When you make a call or send a message on a sat phone, it sends a signal to one of multiple small satellites in orbit around the earth. This satellite then transmits the signal to the recipient of your message, who can then reply in kind. There are several companies which provide satellite phone services, and each network uses a mixture of satellites they own and satellites owned by others, to achieve as wide coverage as possible.

This is very different to a home phone which uses a wired connection to a phone network, or a mobile phone which receives and transmits wireless signals from a signal tower. As you’d expect, satellite phones have their advantages and disadvantages.

  • The chief advantage is that a satellite can receive and transmit your phone signal from almost anywhere. They’re used when service is non-existent or disrupted, or where reliability of the connection is paramount.
  • On the downside, the sheer distance covered means that signals take several seconds to be transmitted. After you say something on a phone call, you’ll have to wait a little while for a reply. The small amount of satellite infrastructure and low demand also means that using a sat phone is very expensive compared to a regular phone.

What services are on offer?

Because of the infrastructure that satellite phone services require, there aren’t many companies which offer it. However, the two main network operators in Australia – Telstra and Optus – both provide satellite phones and service on their satellite networks, with various service options available.

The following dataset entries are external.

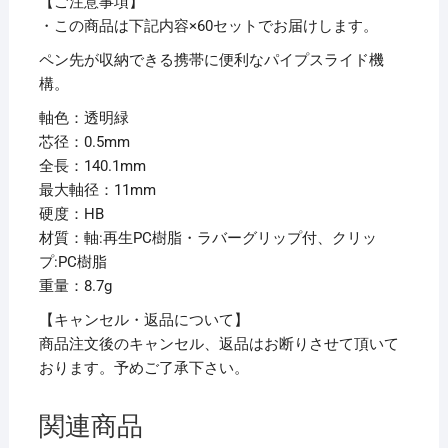
本
【ご注意事項】
【×60
・この商品は下記内容×60セットでお届けします。
セ
ペン先が収納できる携帯に便利なパイプスライド機
ッ
構。
ト】
軸色：透明緑
個
芯径：0.5mm
全長：140.1mm
最大軸径：11mm
硬度：HB
材質：軸:再生PC樹脂・ラバーグリップ付、クリッ
プ:PC樹脂
重量：8.7g
【キャンセル・返品について】
商品注文後のキャンセル、返品はお断りさせて頂いて
おります。予めご了承下さい。
関連商品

Optus owns and operates its very own network of satellites, and offers three different products:

  • The Optus Thuraya SatSleeve, which connects to your mobile phone and is controlled via an app. The SatSleeve costs $888 to purchase outright, and from there costs $15 per month for a satellite service on a month to month basis. Satellite calls cost $0.95/minute within Australia and are free to receive, whilst SMS is $0.50 and other rates apply for overseas calls;
  • The Thuraya XT-LITE, a cheap, rugged sat phone handset. The XT-LITE has a RRP of $700 and costs the same as the SatSleeve on a monthly basis;
  • The Optus MobileSat, which plugs into your car and lets you communicate and access the internet on the move. The MobileSat is designed for working professionals out in remote areas, such as mining or geological workers. It comes with four different plans, each on a 12 month basis and with cheaper rates the more you spend:
Plan Migration Saver Connect Professional
Monthly fee $46 $68 $118 $169
Monthly allowance $0 (PAYG) $21.25 $84.25 $169

Source: Optus website

Telstra operates its services on the Iridium satellite network, and provides multiple hardware products to suit just about every private or commercial need. The telco offers five different Telstra Mobile Satellite (TMS) plans to allow you to customise your use, and each comes on a 24 month plan. The basic details of these plans are:

Plan Monthly access fee Included calls
TMS 35 $35 $10
TMS 55 $55 $20
TMS 85 $85 $50
TMS 130 $130 $85
TMS Data Only $185 $150

Source: Telstra website

You’ll also need to choose a satellite phone to go with your plan. There are three consumer-oriented products to choose from:

  • The Iridium GO!, a wireless internet hotspot that connects to satellite broadband. The GO! device costs $1145 up front, with the total cost depending on your choice of plan;
  • The LiteDock Extreme is Telstra’s rugged, compact satellite phone, which costs $2,045 RRP;
  • The DriveDock is a modified version of the LiteDock which plugs into your car, costing $3,095 up front.

Satellite phones are generally only worth the money if you absolutely rely on them. If you do, we hope you find this guide helpful.